Task requirements » Copy out every line below that contains the word "Ngoài". Match case exactly.

Supplied data »
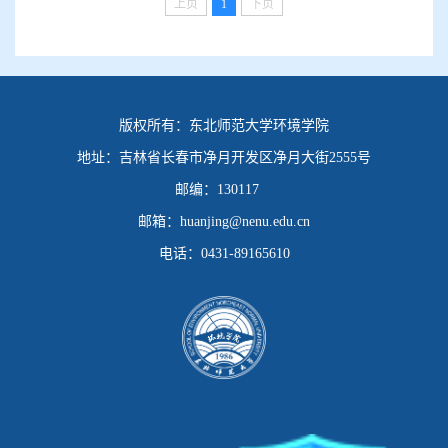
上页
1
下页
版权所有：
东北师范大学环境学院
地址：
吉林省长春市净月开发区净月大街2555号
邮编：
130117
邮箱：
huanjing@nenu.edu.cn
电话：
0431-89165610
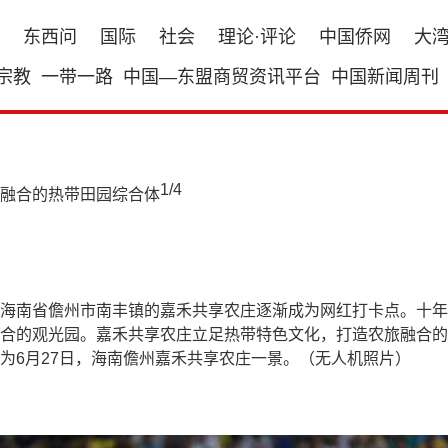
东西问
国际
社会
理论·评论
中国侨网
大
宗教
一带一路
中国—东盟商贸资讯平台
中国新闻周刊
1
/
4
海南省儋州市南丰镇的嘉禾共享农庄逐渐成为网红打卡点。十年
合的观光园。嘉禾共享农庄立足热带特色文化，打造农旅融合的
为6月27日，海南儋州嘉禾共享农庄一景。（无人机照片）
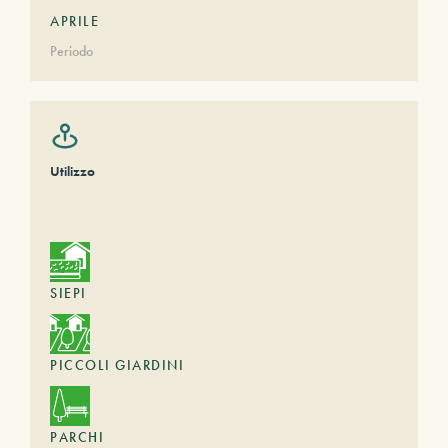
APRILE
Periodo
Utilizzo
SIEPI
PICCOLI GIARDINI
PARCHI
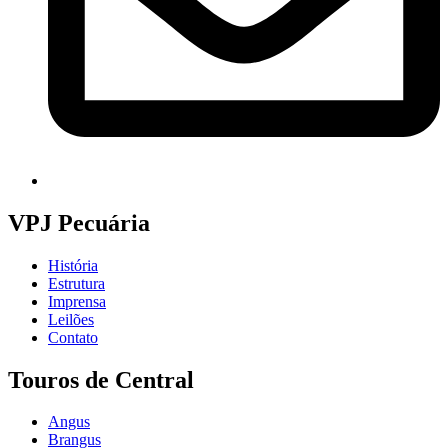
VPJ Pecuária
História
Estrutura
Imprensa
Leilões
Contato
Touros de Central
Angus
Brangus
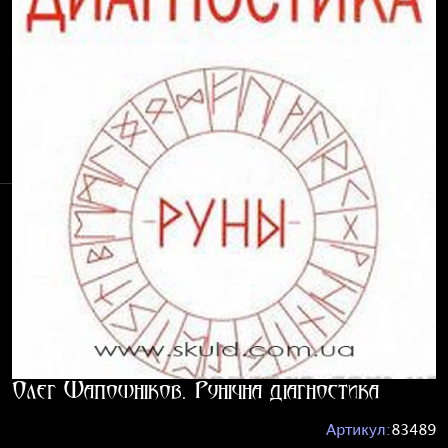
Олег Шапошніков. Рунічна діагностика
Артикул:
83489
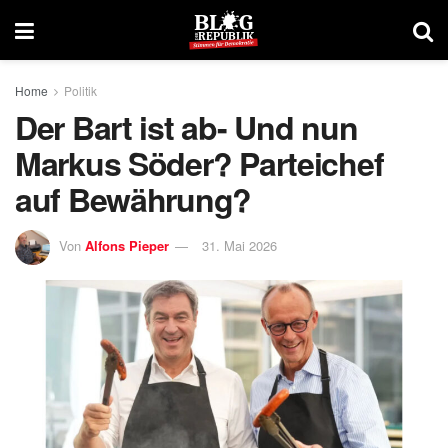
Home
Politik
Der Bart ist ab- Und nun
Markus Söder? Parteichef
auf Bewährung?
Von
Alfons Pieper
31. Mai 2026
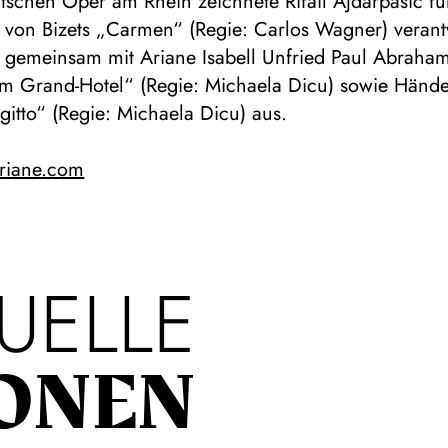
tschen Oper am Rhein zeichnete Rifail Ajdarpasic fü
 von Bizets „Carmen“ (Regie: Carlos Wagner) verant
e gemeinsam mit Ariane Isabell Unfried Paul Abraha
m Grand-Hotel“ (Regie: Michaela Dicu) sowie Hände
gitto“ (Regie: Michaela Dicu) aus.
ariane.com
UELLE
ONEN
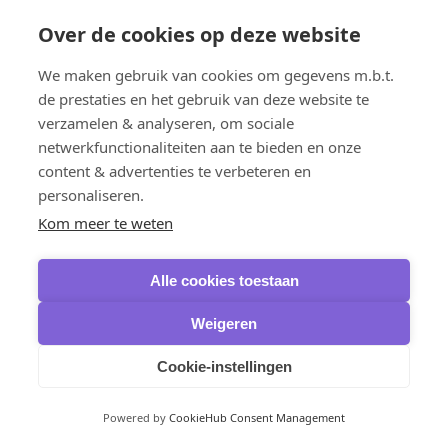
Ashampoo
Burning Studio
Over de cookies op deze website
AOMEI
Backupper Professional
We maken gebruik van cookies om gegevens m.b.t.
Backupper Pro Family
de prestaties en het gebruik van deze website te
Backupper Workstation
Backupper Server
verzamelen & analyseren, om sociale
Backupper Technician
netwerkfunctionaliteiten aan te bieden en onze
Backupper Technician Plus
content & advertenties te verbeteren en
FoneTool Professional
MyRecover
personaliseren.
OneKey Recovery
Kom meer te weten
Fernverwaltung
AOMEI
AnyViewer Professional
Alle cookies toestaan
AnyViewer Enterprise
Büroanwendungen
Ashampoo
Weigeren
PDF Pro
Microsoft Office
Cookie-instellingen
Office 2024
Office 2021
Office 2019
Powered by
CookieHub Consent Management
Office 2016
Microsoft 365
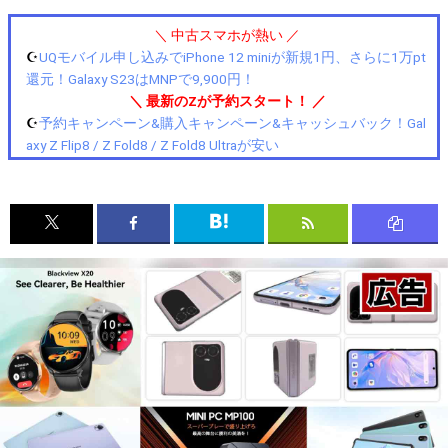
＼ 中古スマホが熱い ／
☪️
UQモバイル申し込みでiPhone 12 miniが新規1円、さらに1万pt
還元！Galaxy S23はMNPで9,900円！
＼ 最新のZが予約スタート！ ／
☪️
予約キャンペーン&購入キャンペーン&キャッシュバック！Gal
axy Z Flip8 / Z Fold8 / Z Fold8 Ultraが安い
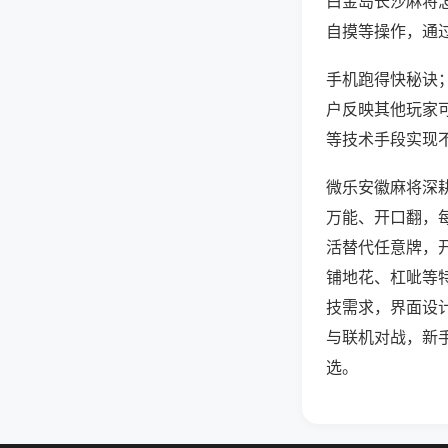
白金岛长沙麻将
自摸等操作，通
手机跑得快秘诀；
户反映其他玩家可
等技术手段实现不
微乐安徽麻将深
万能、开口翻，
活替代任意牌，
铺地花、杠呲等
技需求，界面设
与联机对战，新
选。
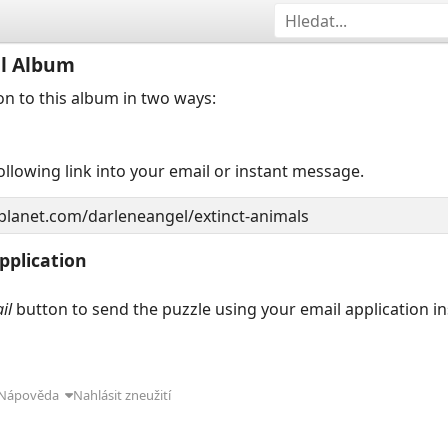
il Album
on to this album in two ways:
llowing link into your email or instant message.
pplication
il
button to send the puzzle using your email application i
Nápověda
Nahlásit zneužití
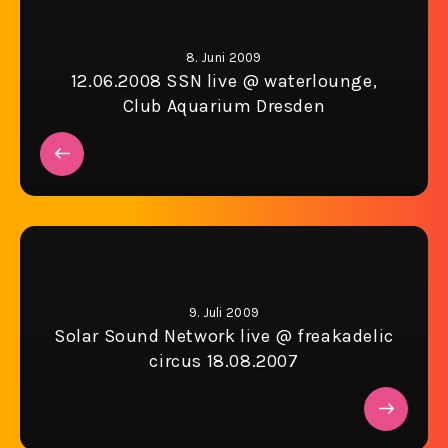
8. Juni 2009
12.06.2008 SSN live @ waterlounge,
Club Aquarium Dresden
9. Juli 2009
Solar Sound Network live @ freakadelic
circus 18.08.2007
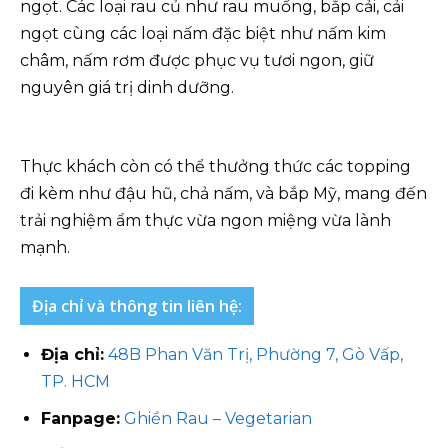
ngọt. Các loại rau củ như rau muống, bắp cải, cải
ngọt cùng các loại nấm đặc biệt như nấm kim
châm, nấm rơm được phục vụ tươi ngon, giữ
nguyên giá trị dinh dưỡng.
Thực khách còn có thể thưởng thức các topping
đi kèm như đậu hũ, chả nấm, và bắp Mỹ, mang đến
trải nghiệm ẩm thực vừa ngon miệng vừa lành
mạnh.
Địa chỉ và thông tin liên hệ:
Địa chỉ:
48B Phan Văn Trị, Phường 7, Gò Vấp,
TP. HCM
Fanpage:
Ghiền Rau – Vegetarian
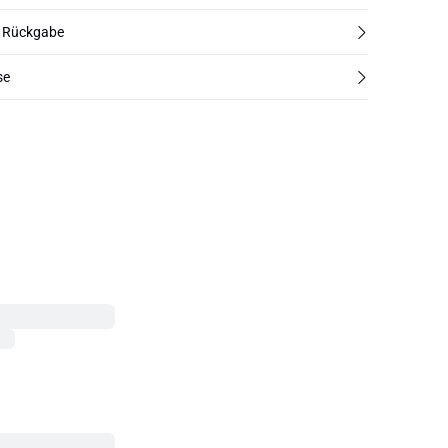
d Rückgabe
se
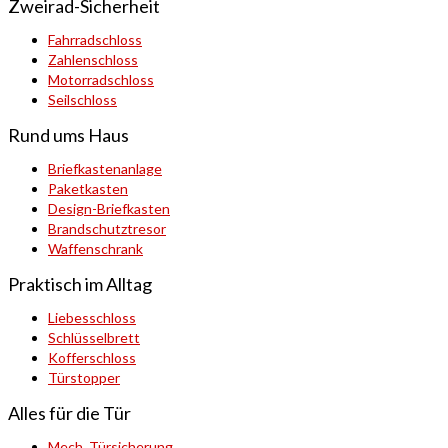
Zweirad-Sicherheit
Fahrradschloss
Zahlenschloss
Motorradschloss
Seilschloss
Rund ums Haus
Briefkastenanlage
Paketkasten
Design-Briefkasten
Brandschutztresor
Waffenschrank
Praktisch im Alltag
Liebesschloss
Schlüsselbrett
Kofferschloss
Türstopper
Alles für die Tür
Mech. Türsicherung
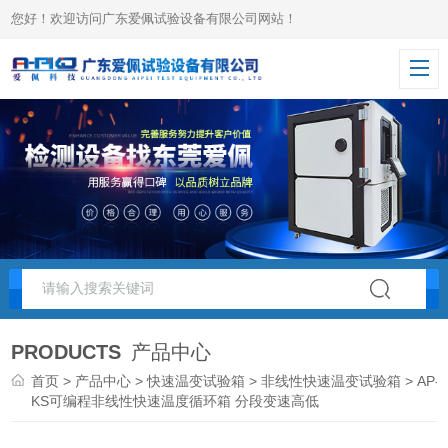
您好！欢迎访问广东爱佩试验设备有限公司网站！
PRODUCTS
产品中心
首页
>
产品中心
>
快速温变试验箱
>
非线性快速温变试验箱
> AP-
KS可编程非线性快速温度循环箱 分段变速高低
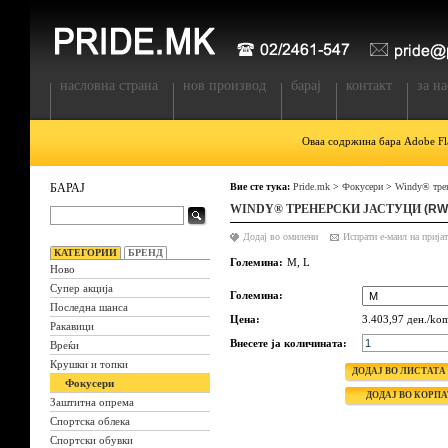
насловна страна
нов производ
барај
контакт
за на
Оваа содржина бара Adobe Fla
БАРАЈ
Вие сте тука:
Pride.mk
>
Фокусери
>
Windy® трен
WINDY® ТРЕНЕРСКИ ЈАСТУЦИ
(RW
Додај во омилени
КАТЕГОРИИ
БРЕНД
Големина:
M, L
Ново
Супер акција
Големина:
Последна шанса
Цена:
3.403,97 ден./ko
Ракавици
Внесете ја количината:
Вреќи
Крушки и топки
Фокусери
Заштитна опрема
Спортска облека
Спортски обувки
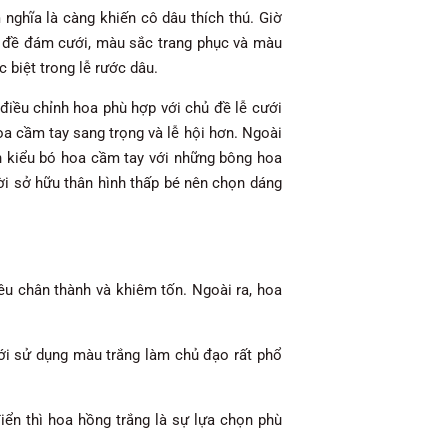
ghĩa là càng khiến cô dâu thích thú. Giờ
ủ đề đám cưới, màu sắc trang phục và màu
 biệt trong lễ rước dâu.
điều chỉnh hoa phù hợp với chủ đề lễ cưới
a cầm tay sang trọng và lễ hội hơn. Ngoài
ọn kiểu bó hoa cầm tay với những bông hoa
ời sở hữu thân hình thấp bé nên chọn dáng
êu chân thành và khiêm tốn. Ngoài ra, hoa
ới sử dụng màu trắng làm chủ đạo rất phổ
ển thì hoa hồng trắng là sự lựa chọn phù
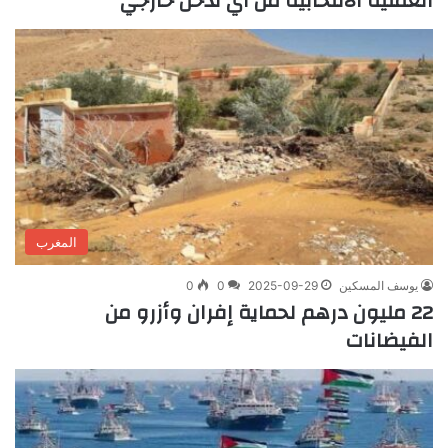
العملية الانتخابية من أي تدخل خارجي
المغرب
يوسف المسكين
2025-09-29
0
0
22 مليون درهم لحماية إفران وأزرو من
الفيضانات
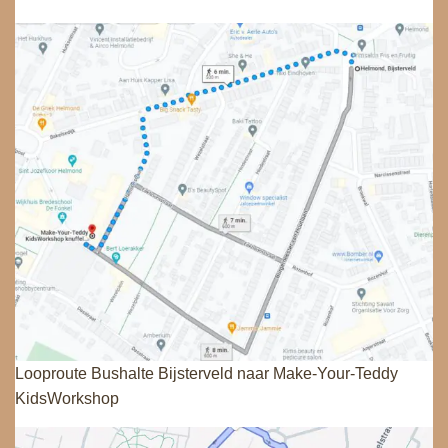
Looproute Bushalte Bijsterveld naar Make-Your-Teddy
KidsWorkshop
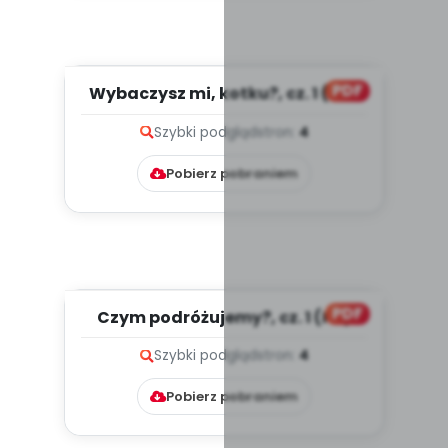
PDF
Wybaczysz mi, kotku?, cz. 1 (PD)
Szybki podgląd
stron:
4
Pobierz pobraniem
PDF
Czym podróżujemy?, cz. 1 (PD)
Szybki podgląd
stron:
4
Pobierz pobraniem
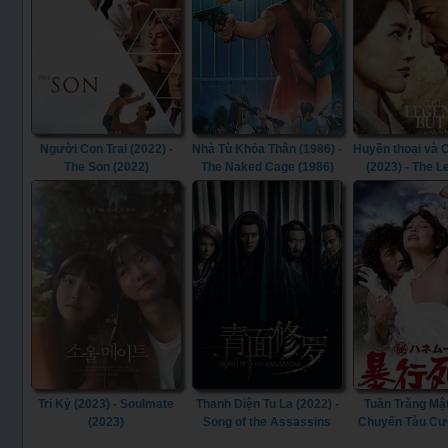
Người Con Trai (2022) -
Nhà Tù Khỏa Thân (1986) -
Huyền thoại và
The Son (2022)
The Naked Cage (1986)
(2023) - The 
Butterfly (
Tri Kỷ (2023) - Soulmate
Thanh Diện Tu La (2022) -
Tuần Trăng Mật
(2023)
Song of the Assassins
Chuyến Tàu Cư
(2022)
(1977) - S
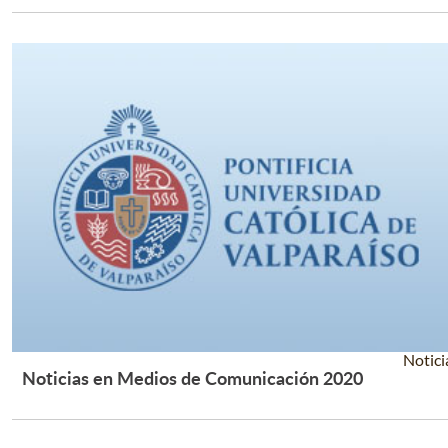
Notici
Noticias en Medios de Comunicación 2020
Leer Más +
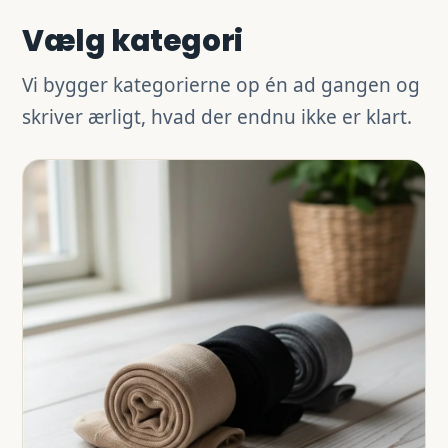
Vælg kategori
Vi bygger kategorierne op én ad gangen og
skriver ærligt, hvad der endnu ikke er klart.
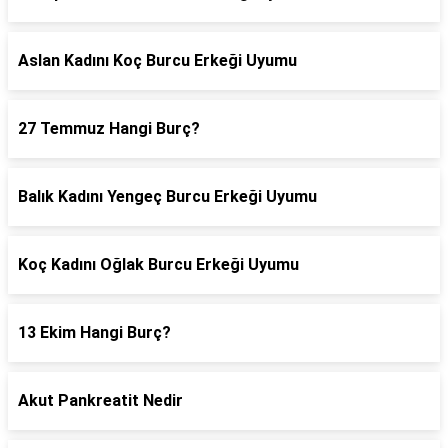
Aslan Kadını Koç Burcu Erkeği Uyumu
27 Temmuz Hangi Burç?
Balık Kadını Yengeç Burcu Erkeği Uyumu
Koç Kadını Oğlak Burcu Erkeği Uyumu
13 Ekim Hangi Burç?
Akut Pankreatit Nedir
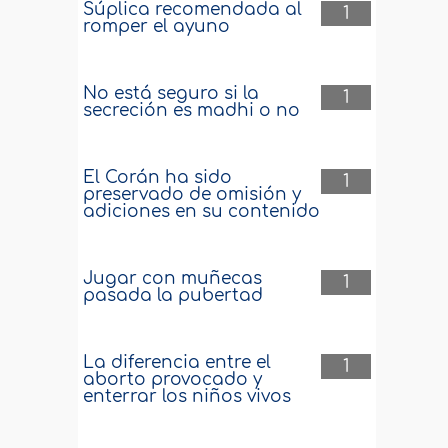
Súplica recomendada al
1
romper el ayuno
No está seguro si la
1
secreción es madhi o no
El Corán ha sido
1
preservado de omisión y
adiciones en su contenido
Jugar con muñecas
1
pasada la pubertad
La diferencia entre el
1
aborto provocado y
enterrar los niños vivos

Solution to this problem »
a cầm tay sang trọng và lễ hội hơn. Ngoài
êu chân thành và khiêm tốn. Ngoài ra, hoa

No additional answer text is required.